Description of the task: Locate each line in the listing below that contains the string "Universidad", and copy those lines.

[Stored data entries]
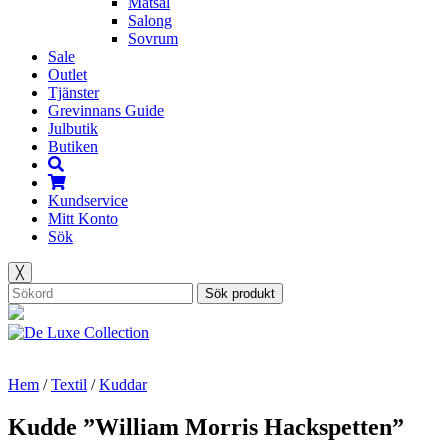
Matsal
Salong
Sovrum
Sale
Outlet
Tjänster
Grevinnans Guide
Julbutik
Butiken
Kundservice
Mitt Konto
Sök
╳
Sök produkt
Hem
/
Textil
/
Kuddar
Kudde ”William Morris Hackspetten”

--

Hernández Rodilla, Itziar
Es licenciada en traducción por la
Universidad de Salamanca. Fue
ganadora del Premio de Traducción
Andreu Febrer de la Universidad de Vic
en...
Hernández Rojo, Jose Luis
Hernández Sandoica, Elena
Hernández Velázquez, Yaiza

Written response:
Universidad de Salamanca. Fue
Andreu Febrer de la Universidad de Vic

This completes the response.